Our similarity model's RMSE: 3.640626853195999
linear regression's RMSE: 4.537697534947757
k-NN's RMSE: 3.7101161908742473

And you can see that our nonlinear model outperforms the linear model, as expected. I didn’t even tune the RBF’s $\gamma$ value either, which is an important hyperparameter. It also happens to outperform k-NN (which I didn’t expect).

I hope this serves as a useful companion for the previous post, more intuitive and readable than rigorous. Thanks for reading!

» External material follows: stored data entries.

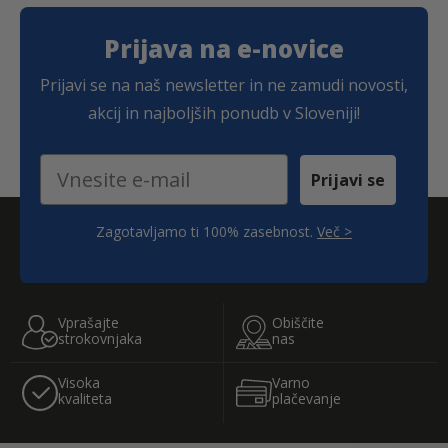
e
c
n
e
a
n
Prijava na e-novice
j
a
e
j
Prijavi se na naš newsletter in ne zamudi novosti,
b
e
akcij in najboljših ponudb v Sloveniji!
i
:
l
3
a
3
Email
:
,
Prijavi se
3
4
5
9
,
Zagotavljamo ti 100% zasebnost.
Več >
6
€
2
.
;
€
.
Vprašajte
Obiščite
strokovnjaka
nas
Visoka
Varno
kvaliteta
plačevanje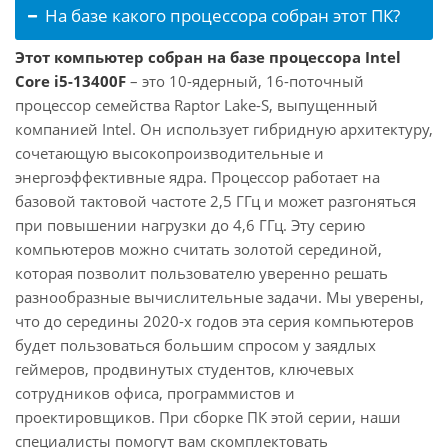
На базе какого процессора собран этот ПК?
Этот компьютер собран на базе процессора Intel
Core i5-13400F
– это 10-ядерный, 16-поточный
процессор семейства Raptor Lake-S, выпущенный
компанией Intel. Он использует гибридную архитектуру,
сочетающую высокопроизводительные и
энергоэффективные ядра. Процессор работает на
базовой тактовой частоте 2,5 ГГц и может разгоняться
при повышении нагрузки до 4,6 ГГц. Эту серию
компьютеров можно считать золотой серединой,
которая позволит пользователю уверенно решать
разнообразные вычислительные задачи. Мы уверены,
что до середины 2020-х годов эта серия компьютеров
будет пользоваться большим спросом у заядлых
геймеров, продвинутых студентов, ключевых
сотрудников офиса, программистов и
проектировщиков. При сборке ПК этой серии, наши
специалисты помогут вам скомплектовать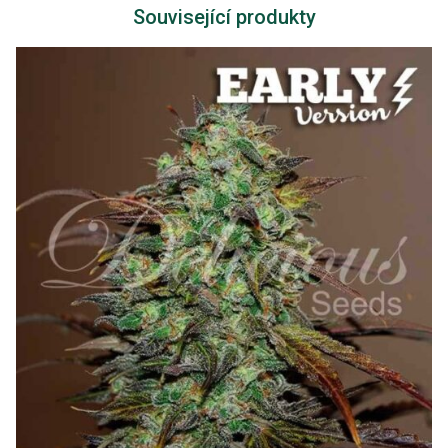
Související produkty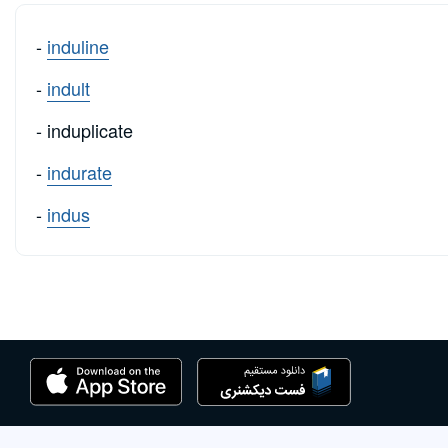
-
induline
-
indult
- induplicate
-
indurate
-
indus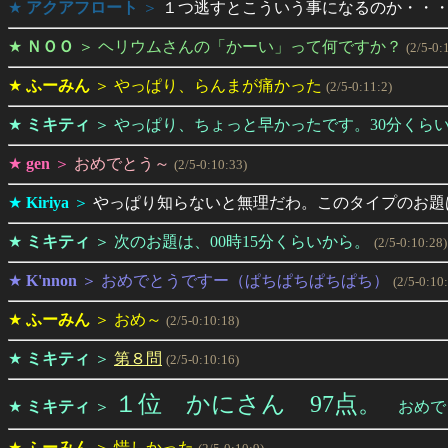
★
アクアフロート
＞
１つ逃すとこういう事になるのか・・
★
ＮＯＯ
＞
ヘリウムさんの「かーい」って何ですか？
(2/5-0:
★
ふーみん
＞
やっぱり、らんまが痛かった
(2/5-0:11:2)
★
ミキティ
＞
やっぱり、ちょっと早かったです。30分くら
★
gen
＞
おめでとう～
(2/5-0:10:33)
★
Kiriya
＞
やっぱり知らないと無理だわ。このタイプのお題
★
ミキティ
＞
次のお題は、00時15分くらいから。
(2/5-0:10:28)
★
K'nnon
＞
おめでとうですー（ぱちぱちぱちぱち）
(2/5-0:10
★
ふーみん
＞
おめ～
(2/5-0:10:18)
★
ミキティ
＞
第８問
(2/5-0:10:16)
１位 かにさん 97点。
★
ミキティ
＞
おめで
★
ふーみん
＞
惜しかった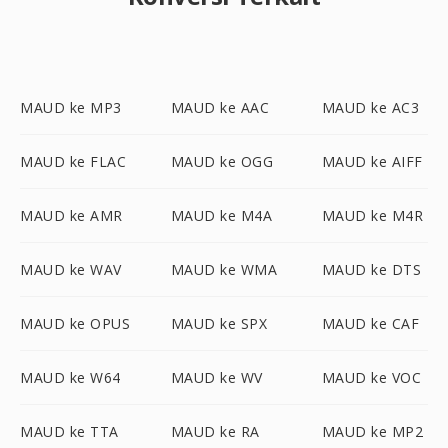
MAUD ke MP3
MAUD ke AAC
MAUD ke AC3
MAUD ke FLAC
MAUD ke OGG
MAUD ke AIFF
MAUD ke AMR
MAUD ke M4A
MAUD ke M4R
MAUD ke WAV
MAUD ke WMA
MAUD ke DTS
MAUD ke OPUS
MAUD ke SPX
MAUD ke CAF
MAUD ke W64
MAUD ke WV
MAUD ke VOC
MAUD ke TTA
MAUD ke RA
MAUD ke MP2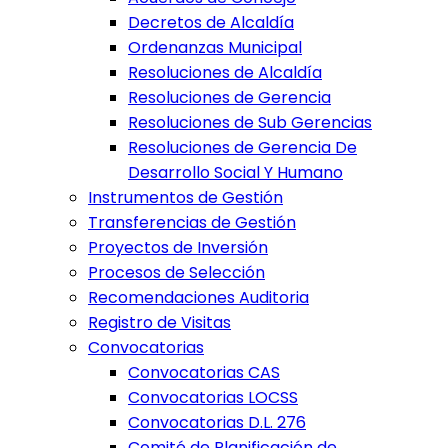
Decretos de Alcaldía
Ordenanzas Municipal
Resoluciones de Alcaldía
Resoluciones de Gerencia
Resoluciones de Sub Gerencias
Resoluciones de Gerencia De
Desarrollo Social Y Humano
Instrumentos de Gestión
Transferencias de Gestión
Proyectos de Inversión
Procesos de Selección
Recomendaciones Auditoria
Registro de Visitas
Convocatorias
Convocatorias CAS
Convocatorias LOCSS
Convocatorias D.L. 276
Comité de Planificación de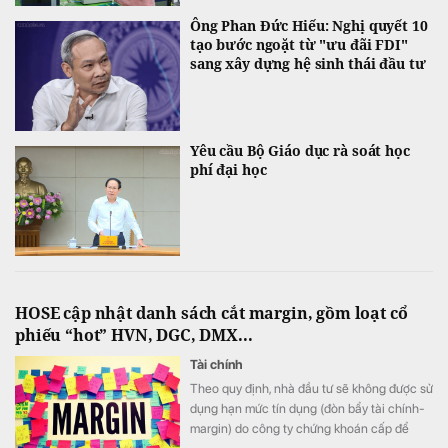
Ông Phan Đức Hiếu: Nghị quyết 10
tạo bước ngoặt từ "ưu đãi FDI"
sang xây dựng hệ sinh thái đầu tư
Yêu cầu Bộ Giáo dục rà soát học
phí đại học
HOSE cập nhật danh sách cắt margin, gồm loạt cổ
phiếu “hot” HVN, DGC, DMX...
Tài chính
Theo quy định, nhà đầu tư sẽ không được sử
dụng hạn mức tín dụng (đòn bẩy tài chính-
margin) do công ty chứng khoán cấp để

Appendix: Finding $\frac{\partial \mathcal{L}}{\partial \alpha}$ without abusing mathematics

The derivation of $\frac{\partial \mathcal{L}}{\partial \alpha}$ is pretty simple. The squared norm ($\lVert x \rVert^2$) is equivalent to $x^T x$, so you can expand of $\mathcal{L}$ to:

\[\mathcal{L} = \frac{1}{2} (K \alpha - y)^T (K \alpha - y)\]

Then use FOIL (from middle school) to get, after simplifying:

\[\mathcal{L} = \frac{1}{2} (\alpha^T K^T K \alpha - 2 y^T K \alpha + y^T y)\]

Now, partial derivatives of $\mathcal{L}$ with respect to $\alpha$ are super easy: just treat every variable that isn’t $\alpha$ as a constant, which gets you:

\[\frac{\partial \mathcal{L}}{\partial \alpha} = (K^T K \alpha - K^T y + 0) = K^T(K \alpha - y)\]

Now, to find $\alpha$, we’ll set it to $0$ and solve:

\[\begin{align*} K^T(K \alpha - y) &= 0 \\ K^TK\alpha - K^Ty &= 0 \\ K^TK\alpha &= K^Ty \\ K \alpha &= y \\ \alpha &= K^{-1} y \end{align*}\]

That’s what we were looking for, and justifies my mathematical hooliganism.